The whole listing needs retyping exactly; keep the pictures out of it.

____ AVAILABLE DATA

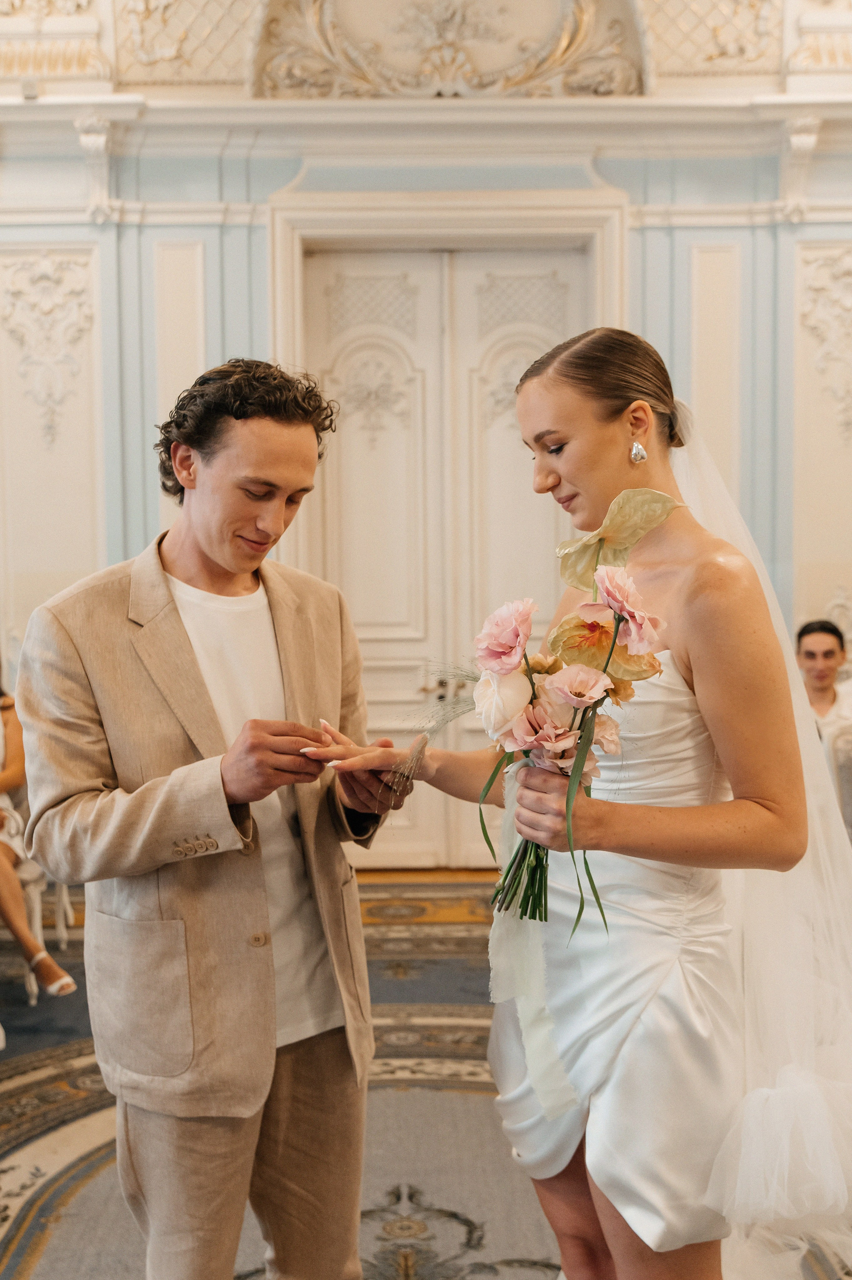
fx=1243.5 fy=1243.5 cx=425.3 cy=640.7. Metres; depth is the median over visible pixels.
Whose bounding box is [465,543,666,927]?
bouquet
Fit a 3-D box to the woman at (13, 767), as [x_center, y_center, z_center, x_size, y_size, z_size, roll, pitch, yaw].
[-1.665,0.441,4.213,0.727,1.489,0.973,-3,4,-39]
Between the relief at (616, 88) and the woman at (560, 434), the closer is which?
the woman at (560, 434)
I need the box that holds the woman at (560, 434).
[329,320,835,1276]
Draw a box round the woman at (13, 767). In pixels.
[0,654,78,1004]
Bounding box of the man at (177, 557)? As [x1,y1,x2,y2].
[14,353,412,1279]
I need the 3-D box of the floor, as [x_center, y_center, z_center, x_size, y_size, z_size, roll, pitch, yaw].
[-0.064,1.355,2.751,6.798,0.083,5.942,-1,3,0]
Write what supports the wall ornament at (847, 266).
attached to the wall
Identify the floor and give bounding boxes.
[0,868,850,1279]
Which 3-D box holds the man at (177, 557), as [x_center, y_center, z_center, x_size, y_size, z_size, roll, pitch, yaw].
[-0.348,0.418,2.114,0.588,1.780,0.648,-1,3,0]
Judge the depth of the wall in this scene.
5.94 m
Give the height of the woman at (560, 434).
1.809 m
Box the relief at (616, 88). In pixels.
[250,0,647,100]
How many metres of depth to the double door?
5.98 m
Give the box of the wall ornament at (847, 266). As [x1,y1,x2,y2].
[796,242,851,441]
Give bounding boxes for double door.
[304,245,587,868]
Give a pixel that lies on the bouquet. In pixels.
(517, 629)
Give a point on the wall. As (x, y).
(651, 234)
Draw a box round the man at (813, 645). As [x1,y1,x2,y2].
[794,619,851,742]
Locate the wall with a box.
[0,0,850,864]
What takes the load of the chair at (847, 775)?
on the floor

________

SOLVED EXERCISE =
fx=1243.5 fy=1243.5 cx=425.3 cy=640.7. Metres; depth is the median over visible pixels.
Whose bounding box is [465,543,666,927]?
bouquet
Fit a 3-D box to the woman at (13, 767), as [x_center, y_center, z_center, x_size, y_size, z_size, roll, pitch, yaw].
[-1.665,0.441,4.213,0.727,1.489,0.973,-3,4,-39]
Between the relief at (616, 88) and the woman at (560, 434), the closer is which?
the woman at (560, 434)
I need the box that holds the woman at (560, 434).
[329,320,835,1276]
Draw a box round the woman at (13, 767). In pixels.
[0,654,78,1004]
Bounding box of the man at (177, 557)? As [x1,y1,x2,y2].
[14,353,412,1279]
I need the 3-D box of the floor, as [x_center, y_center, z_center, x_size, y_size, z_size, roll, pitch, yaw].
[-0.064,1.355,2.751,6.798,0.083,5.942,-1,3,0]
Write what supports the wall ornament at (847, 266).
attached to the wall
Identify the floor and give bounding boxes.
[0,868,850,1279]
Which 3-D box holds the man at (177, 557), as [x_center, y_center, z_center, x_size, y_size, z_size, roll, pitch, yaw].
[-0.348,0.418,2.114,0.588,1.780,0.648,-1,3,0]
Judge the depth of the wall in this scene.
5.94 m
Give the height of the woman at (560, 434).
1.809 m
Box the relief at (616, 88). In pixels.
[250,0,647,100]
How many metres of depth to the double door?
5.98 m
Give the box of the wall ornament at (847, 266). As [x1,y1,x2,y2].
[796,242,851,441]
Give bounding boxes for double door.
[304,245,587,868]
Give a pixel that lies on the bouquet. In pixels.
(517, 629)
Give a point on the wall. As (x, y).
(651, 234)
Draw a box round the man at (813, 645). As [x1,y1,x2,y2].
[794,619,851,742]
Locate the wall with a box.
[0,0,850,864]
What takes the load of the chair at (847, 775)?
on the floor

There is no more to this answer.